The only DNA gain associated with arsenic-exposed cases occurred at 19q13.33, and this alteration was detected for 68.2% of cases. Interestingly, this alteration occurred at an even higher rate in tumours from arsenic-exposed never smokers (90% of cases). This region has previously been described as recurrently altered in lung AdCs, including as a lung AdCs susceptibility locus (Yanagitani et al, 2003; Tonon et al, 2005). Moreover, it has been proposed that allelic imbalance in this region is essential in lung AdCs arising in non-smoking patients (Wong et al, 2002). Genes mapping to 19q13.33 have previously been described as altered by changes in DNA dosage. For example, the SPIB gene has been described as gained in lung AdCs (Tonon et al, 2005). SPIB has also been shown to be gained and overexpressed in B-cell-like diffuse large B-cell lymphoma (Lenz et al, 2008). This region also contains the POLD1 gene, which codes for the proofreading domain of the DNA polymerase δ complex. POLD1 participates in DNA single-strand break repair process and has been shown to increase genomic instability and incidence of epithelial tumours in mice (Goldsby et al, 2002; Parsons et al, 2007; Venkatesan et al, 2007). On the basis of this activity, disruption of POLD1 function could have a significant role in lung tumourigenesis. NR1H2, which also maps to this region, has been related with spleen lymphoid hyperplasia in mouse and could also have a role in the emergence of this particular subset of lung SqCCs (Bensinger et al, 2008). These data suggest that gain of 19q13.33 may help drive lung SqCCs in arsenic-exposed individuals via multiple mechanisms, including activation of oncogenes, increasing genomic instability, and disrupted DNA repair. Analysis of a larger sample set and cell model systems is clearly needed to more precisely delineate the molecular basis for both arsenic-induced LC and SqCC in never smokers. Unfortunately, such studies are largely precluded by the relative rarity of appropriate specimens. In this context, the results we present here are a key first step in analysing this subset of lung tumours.

In sum, we have used high-resolution genomic profiling to identify arsenic-related CNAs in lung SqCC. This has provided insights into the molecular mechanisms of both arsenic-induced cancers and non-smoking lung SqCC. Many genomic loci that we identified as significantly associated with this lung tumour subset have been previously implicated in cancer processes, including candidate genes associated specifically in other arsenic-induced tumours and other LC subtypes. As we analysed DNA samples from formalin-fixed paraffin embedded biopsies, further molecular analysis to establish functional significance is not possible. However, biological information obtained from this exceptionally uncommon subset of arsenic-exposed lung SqCC cases (especially those arisen in never smokers) is valuable.

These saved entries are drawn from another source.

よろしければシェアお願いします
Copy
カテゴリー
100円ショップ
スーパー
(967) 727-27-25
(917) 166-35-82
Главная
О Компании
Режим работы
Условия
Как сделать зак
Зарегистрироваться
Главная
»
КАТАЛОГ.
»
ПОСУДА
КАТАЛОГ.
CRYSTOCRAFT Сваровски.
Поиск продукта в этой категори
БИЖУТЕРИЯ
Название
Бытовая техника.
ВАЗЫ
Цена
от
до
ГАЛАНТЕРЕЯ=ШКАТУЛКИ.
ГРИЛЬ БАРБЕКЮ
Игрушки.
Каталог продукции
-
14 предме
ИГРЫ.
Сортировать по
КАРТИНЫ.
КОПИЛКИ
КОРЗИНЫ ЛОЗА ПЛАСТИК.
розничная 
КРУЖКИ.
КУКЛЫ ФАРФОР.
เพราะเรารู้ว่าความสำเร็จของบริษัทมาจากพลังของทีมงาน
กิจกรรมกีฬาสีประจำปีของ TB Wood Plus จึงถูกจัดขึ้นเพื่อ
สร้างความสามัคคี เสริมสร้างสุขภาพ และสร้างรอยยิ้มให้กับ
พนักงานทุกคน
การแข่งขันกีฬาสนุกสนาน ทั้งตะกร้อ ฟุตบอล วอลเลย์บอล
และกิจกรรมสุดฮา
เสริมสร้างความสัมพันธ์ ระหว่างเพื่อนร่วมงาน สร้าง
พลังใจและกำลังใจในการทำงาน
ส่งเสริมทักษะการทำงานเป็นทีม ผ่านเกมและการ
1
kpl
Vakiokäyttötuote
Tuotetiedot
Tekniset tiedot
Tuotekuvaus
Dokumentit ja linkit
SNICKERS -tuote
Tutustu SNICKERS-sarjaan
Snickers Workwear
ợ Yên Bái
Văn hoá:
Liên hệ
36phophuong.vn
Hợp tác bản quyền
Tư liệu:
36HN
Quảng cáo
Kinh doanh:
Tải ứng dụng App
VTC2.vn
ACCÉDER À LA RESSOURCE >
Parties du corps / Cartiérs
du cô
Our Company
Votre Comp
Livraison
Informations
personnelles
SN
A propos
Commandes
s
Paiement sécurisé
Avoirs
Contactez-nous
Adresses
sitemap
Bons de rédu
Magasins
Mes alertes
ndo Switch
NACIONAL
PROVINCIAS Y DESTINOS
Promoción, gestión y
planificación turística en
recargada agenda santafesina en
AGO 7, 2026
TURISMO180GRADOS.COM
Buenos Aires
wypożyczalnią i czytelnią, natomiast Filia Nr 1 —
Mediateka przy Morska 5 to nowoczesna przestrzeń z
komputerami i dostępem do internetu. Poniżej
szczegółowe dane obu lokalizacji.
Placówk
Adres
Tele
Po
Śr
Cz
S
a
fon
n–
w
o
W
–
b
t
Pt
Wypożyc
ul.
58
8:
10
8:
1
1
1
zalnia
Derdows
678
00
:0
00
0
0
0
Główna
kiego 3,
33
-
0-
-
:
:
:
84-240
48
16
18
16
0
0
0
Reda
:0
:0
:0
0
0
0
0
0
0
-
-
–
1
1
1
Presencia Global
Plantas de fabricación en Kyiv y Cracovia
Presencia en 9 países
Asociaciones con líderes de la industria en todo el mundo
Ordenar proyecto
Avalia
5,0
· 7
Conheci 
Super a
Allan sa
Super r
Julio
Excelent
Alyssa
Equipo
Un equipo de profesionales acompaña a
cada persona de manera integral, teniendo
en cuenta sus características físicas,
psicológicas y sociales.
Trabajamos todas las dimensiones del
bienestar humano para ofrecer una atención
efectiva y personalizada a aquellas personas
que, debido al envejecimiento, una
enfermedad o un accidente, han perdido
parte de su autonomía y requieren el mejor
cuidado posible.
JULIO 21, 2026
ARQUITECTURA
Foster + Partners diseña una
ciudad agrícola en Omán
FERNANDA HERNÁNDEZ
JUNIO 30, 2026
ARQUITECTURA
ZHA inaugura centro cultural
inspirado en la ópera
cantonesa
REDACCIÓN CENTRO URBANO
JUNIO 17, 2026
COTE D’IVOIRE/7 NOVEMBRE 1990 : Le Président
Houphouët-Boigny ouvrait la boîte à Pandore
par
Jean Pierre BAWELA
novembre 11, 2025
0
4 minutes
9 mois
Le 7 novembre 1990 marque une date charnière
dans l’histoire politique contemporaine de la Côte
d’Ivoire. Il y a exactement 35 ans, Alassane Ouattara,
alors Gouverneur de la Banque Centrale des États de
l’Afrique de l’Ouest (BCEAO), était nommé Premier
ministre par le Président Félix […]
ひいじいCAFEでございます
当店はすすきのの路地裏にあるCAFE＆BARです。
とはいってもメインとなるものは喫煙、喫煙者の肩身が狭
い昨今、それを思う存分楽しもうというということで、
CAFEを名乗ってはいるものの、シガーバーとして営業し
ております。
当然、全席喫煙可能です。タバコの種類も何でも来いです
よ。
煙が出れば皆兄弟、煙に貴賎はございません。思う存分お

Future efforts will be focused on functional consequences of arsenic-related CNAs, specifically on genes located at chromosome 19. Taken together, our data suggest that lung SqCC in arsenic-exposed individuals could represent a molecularly distinct form of lung SqCCs. Given a unique set of underlying genomic changes, distinct approaches to treatment may be appropriate for this patient population.